The generals and aides halted the fugitives behind a treeline in the rear. The army and its guns retreated behind Greene’s shield as darkness fell, and the exhausted redcoats and Hessians collapsed onto the ground. Human bodies, dead horses, and splintered trees covered the dimming, smoke-shrouded field. Meanwhile, in Washington’s absence Knyphausen had crossed Chadds Ford and driven back the Americans there. The militia on the left ran for home. Washington lost about 1,200 men, 400 of them prisoners. The enemy lost 577 killed and wounded, six missing.59
The American army was defeated but not destroyed. Washington retreated toward Chester. At about that time, Lafayette’s aide Gimat saw blood seeping from the young general’s boot, found a horse, and hoisted him aboard. He rode along with the retreating army, helped only by a makeshift bandage Gimat had tied on him. At the Chester bridge he deployed troops to defend the crossing, and by the time Washington found him, the marquis was reeling in his saddle. The general summoned his surgeon, Dr. John Cochran, who applied first aid.
Lafayette Wounded at Brandywine, an engraving by C. H. Jeens after an early-nineteenth-century painting by Alonzo Chappell. This echoes contemporary depictions of the deaths of Montcalm and Wolfe, which set a fashion for such scenes. The officer helping Lafayette is Gimat, while the figure on horseback may represent Lafayette’s slave, name unknown. (LILLY LIBRARY, INDIANA UNIVERSITY)
Cochran, Lafayette’s aides, and Stirling’s aide Captain James Monroe (a future president) carried him to a nearby church for further dressing of the wound. Monroe had been wounded at Trenton, and consoled him on that score while giving his French some exercise. The marquis retained his sense of humor. He later claimed that other officers, looking very hungry, entered the room where he was resting on a table, and he asked them not to eat him.

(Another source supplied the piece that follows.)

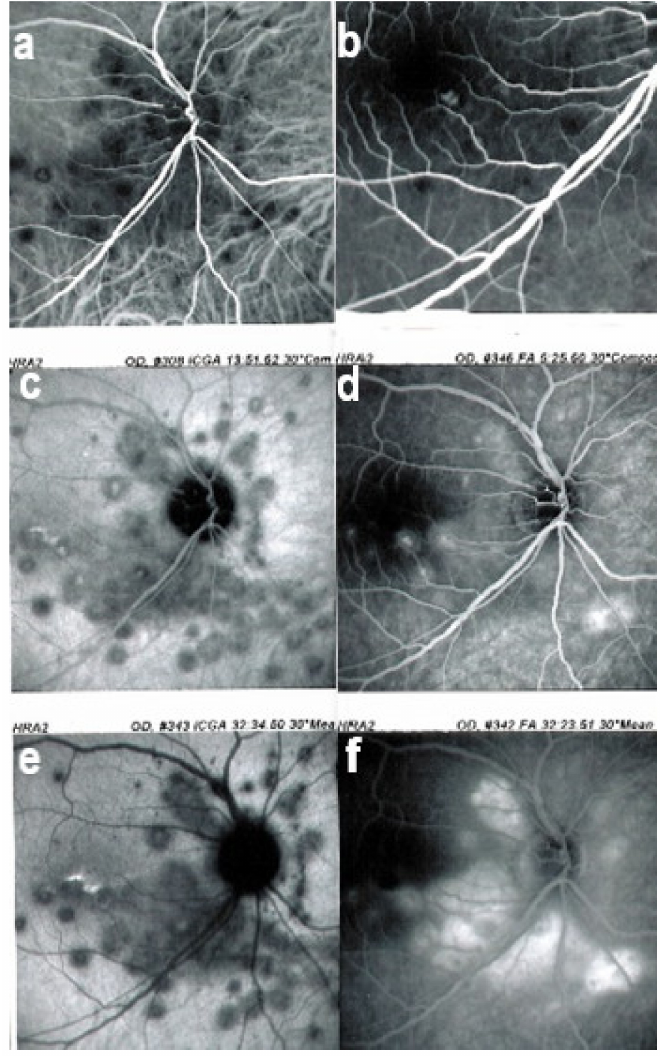
Figure 16. MFC. Parallel time sequence of ICGA ( a , c , e ) and FA ( b , d , f ) during recurrence. Top pair ( a , b ) show early ICGA and FA frames, showing extended hypofluorescent area on ICGA, while FA is practically normal. Middle pair ( c , d ) of images show intermediate phase of ICGA and FA (about 10 min) with more extended and well-visible zones of hypofluorescent choriocapillaris nonperfusion on ICGA, while FA shows leakage and staining. Bottom images ( e , f ) corresponding to late ICGA hypofluorescent areas causing retinal ischaemia and reactional retinal vessel hyperpermeability following the same mechanism as in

Washington arrived and ordered that he be put on a boat to Philadelphia. “Take care of him as if he were my son,” Lafayette
remembered the general saying, “for I love him the same.”60
If Washington actually said such a thing, there is only Lafayette’s word to go by. He had every reason to be worried. He was already fond of the young man and feared for his well-being. Moreover, the marquis had been in the sort of danger Washington was supposed to keep him out of.61
Lafayette was weak from loss of blood, not to mention his frenetic activity. He was a hero, and he had the wound to prove it. If this was martial glory, très bien. But did it have to hurt so much?62
FIVE
I Am Now Fixed to Your Fate
(SEPTEMBER 1777–JANUARY 1778)
And at last his eyes seemed to open to some new ways…. He knew that he would no more quail before his guides wherever they should point. He had been to touch the great death, and found that, after all, it was but the great death. He was a man.